- _EXERCISE REQUIREMENTS_:
Reproduce the listing below verbatim, from its first line through the line holding "<!-- 最后更新时间 Fri", with both of those lines included.

- _DATASET RECORDS_:
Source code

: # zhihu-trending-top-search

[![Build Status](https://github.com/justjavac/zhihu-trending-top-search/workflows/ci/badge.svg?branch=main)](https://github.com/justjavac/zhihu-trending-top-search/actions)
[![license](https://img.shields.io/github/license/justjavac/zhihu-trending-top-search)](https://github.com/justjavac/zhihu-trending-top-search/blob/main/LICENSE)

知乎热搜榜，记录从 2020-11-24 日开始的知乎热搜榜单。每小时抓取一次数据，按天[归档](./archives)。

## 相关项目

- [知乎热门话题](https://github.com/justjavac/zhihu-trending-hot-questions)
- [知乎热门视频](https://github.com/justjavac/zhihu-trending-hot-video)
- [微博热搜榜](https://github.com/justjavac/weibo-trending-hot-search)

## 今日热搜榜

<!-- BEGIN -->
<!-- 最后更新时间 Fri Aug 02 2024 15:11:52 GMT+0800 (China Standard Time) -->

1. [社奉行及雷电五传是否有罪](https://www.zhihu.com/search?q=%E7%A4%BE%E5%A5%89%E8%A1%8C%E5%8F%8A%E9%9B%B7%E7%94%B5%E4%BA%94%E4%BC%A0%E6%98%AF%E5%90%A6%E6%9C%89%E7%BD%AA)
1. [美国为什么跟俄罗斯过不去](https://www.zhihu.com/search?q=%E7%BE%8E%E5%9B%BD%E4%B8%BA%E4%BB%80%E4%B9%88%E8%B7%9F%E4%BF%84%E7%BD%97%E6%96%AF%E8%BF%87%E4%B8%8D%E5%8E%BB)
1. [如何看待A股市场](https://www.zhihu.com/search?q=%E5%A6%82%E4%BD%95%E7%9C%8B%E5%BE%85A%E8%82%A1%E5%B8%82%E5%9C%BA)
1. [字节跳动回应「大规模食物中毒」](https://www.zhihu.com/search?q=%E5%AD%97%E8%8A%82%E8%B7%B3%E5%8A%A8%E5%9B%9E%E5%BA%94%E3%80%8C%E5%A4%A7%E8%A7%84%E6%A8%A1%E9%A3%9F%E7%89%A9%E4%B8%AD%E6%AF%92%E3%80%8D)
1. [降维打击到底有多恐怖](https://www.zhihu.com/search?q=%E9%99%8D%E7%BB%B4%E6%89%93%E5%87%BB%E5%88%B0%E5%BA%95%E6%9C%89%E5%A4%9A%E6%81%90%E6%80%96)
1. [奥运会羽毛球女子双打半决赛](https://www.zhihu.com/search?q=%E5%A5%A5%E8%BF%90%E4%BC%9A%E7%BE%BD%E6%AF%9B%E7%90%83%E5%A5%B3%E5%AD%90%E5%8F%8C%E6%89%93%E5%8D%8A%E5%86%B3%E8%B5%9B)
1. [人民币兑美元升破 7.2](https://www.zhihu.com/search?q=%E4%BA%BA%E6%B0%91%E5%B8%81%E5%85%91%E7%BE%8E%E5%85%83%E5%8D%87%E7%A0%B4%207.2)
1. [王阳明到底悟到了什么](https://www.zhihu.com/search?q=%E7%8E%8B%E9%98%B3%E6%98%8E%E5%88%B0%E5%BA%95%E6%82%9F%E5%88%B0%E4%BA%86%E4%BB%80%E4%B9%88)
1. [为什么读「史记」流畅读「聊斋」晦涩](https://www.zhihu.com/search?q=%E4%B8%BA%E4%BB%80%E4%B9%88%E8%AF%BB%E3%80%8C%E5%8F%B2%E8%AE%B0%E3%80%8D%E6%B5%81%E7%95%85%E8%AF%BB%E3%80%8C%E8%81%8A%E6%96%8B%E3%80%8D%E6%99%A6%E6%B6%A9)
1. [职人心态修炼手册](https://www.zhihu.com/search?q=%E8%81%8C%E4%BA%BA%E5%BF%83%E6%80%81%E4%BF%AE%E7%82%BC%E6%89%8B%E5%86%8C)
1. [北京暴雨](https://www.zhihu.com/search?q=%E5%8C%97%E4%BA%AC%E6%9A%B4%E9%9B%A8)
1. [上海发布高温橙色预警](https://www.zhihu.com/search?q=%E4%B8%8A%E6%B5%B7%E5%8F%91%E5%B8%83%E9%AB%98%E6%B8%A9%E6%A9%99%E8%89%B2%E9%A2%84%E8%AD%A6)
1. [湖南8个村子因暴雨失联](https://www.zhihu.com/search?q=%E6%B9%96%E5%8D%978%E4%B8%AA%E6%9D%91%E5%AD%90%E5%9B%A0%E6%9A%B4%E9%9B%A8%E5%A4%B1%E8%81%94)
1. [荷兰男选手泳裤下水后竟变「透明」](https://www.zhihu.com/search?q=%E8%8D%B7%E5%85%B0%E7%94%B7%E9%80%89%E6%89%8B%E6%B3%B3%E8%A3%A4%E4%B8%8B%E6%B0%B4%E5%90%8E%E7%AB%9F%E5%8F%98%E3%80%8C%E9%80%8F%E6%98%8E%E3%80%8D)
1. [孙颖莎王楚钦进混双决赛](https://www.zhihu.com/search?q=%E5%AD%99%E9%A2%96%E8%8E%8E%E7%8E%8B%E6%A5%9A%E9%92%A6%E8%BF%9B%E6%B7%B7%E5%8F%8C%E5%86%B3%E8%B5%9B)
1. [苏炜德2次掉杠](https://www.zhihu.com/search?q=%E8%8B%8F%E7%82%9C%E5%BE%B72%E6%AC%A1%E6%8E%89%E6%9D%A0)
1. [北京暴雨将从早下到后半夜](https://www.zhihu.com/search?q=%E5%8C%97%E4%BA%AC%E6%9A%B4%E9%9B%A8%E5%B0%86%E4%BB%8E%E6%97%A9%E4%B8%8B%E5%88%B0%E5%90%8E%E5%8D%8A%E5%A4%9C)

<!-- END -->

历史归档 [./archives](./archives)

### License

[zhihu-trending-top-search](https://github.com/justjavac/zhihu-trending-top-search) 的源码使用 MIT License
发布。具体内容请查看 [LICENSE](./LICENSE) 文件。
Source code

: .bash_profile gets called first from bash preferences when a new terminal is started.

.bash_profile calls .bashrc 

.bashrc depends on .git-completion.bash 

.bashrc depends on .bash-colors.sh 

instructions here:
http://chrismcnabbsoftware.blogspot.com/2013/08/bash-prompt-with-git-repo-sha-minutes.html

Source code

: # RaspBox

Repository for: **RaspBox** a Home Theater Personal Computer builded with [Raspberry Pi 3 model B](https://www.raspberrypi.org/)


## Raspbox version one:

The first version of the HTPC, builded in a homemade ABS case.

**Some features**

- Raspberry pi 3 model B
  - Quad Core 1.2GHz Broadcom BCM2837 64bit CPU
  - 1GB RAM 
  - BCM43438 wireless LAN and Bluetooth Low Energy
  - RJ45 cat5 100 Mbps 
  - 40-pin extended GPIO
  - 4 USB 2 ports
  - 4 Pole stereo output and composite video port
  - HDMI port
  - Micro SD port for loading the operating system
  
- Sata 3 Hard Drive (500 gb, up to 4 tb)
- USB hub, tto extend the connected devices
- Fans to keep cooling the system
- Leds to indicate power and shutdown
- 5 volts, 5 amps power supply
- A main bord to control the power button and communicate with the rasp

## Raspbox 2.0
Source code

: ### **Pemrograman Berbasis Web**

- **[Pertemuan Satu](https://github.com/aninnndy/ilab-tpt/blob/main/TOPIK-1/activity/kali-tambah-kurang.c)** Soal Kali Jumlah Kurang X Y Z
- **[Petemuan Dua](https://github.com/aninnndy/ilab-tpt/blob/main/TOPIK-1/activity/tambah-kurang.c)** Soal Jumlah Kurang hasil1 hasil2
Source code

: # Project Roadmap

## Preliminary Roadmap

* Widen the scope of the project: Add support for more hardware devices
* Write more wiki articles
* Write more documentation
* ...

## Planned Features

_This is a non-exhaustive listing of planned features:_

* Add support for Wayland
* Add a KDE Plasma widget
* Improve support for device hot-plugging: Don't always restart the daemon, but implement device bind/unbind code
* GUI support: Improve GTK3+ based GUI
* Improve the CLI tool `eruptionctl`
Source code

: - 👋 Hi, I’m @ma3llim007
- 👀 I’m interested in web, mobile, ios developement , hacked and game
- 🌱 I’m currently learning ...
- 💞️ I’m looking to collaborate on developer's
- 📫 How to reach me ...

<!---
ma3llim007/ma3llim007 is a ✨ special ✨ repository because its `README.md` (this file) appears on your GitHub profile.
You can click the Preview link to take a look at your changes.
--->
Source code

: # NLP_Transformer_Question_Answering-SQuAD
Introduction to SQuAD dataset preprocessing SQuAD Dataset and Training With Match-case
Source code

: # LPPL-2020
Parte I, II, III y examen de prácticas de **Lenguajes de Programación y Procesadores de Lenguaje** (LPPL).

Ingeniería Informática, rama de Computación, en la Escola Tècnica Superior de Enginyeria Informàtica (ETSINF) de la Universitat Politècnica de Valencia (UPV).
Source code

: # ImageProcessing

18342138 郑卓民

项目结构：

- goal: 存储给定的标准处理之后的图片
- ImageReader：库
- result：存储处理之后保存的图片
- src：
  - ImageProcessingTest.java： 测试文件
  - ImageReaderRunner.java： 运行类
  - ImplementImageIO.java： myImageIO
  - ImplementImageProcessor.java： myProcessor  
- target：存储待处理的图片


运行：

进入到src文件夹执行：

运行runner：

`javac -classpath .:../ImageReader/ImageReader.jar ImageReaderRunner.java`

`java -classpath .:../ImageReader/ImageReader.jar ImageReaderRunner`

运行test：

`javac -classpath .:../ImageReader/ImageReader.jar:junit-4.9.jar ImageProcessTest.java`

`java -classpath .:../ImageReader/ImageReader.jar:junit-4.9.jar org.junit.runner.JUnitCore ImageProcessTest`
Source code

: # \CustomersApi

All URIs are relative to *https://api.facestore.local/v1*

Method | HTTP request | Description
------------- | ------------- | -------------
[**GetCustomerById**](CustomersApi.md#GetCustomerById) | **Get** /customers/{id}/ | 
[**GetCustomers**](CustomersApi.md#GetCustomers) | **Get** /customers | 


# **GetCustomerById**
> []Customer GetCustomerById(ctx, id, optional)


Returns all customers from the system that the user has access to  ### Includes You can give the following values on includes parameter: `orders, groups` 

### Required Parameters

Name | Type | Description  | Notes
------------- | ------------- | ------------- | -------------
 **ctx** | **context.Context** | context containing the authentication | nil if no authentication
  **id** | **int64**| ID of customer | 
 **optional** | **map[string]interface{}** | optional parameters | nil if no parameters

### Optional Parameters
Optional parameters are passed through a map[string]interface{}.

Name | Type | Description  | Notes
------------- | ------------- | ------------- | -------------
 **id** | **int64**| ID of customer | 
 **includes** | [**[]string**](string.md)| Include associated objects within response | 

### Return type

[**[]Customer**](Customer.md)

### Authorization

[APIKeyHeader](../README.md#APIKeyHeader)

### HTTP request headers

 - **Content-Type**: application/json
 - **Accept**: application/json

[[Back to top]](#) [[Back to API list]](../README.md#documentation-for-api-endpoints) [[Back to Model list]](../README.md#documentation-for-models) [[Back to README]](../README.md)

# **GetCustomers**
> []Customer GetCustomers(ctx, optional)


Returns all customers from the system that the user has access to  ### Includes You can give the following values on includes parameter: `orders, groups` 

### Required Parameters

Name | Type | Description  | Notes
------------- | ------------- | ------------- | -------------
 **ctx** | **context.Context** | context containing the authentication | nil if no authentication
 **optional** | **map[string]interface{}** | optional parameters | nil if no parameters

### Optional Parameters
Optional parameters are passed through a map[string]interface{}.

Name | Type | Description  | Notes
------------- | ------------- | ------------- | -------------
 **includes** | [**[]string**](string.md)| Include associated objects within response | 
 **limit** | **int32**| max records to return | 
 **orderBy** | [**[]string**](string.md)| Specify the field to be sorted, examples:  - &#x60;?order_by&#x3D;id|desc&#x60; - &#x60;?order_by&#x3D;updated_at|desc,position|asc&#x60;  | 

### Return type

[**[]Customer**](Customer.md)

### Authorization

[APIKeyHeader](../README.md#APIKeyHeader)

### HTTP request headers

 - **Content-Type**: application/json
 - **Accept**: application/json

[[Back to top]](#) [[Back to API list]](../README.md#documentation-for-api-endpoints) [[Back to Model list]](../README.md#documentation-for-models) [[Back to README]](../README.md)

- _OUTPUT BELOW_:
Source code

: # zhihu-trending-top-search

[![Build Status](https://github.com/justjavac/zhihu-trending-top-search/workflows/ci/badge.svg?branch=main)](https://github.com/justjavac/zhihu-trending-top-search/actions)
[![license](https://img.shields.io/github/license/justjavac/zhihu-trending-top-search)](https://github.com/justjavac/zhihu-trending-top-search/blob/main/LICENSE)

知乎热搜榜，记录从 2020-11-24 日开始的知乎热搜榜单。每小时抓取一次数据，按天[归档](./archives)。

## 相关项目

- [知乎热门话题](https://github.com/justjavac/zhihu-trending-hot-questions)
- [知乎热门视频](https://github.com/justjavac/zhihu-trending-hot-video)
- [微博热搜榜](https://github.com/justjavac/weibo-trending-hot-search)

## 今日热搜榜

<!-- BEGIN -->
<!-- 最后更新时间 Fri Aug 02 2024 15:11:52 GMT+0800 (China Standard Time) -->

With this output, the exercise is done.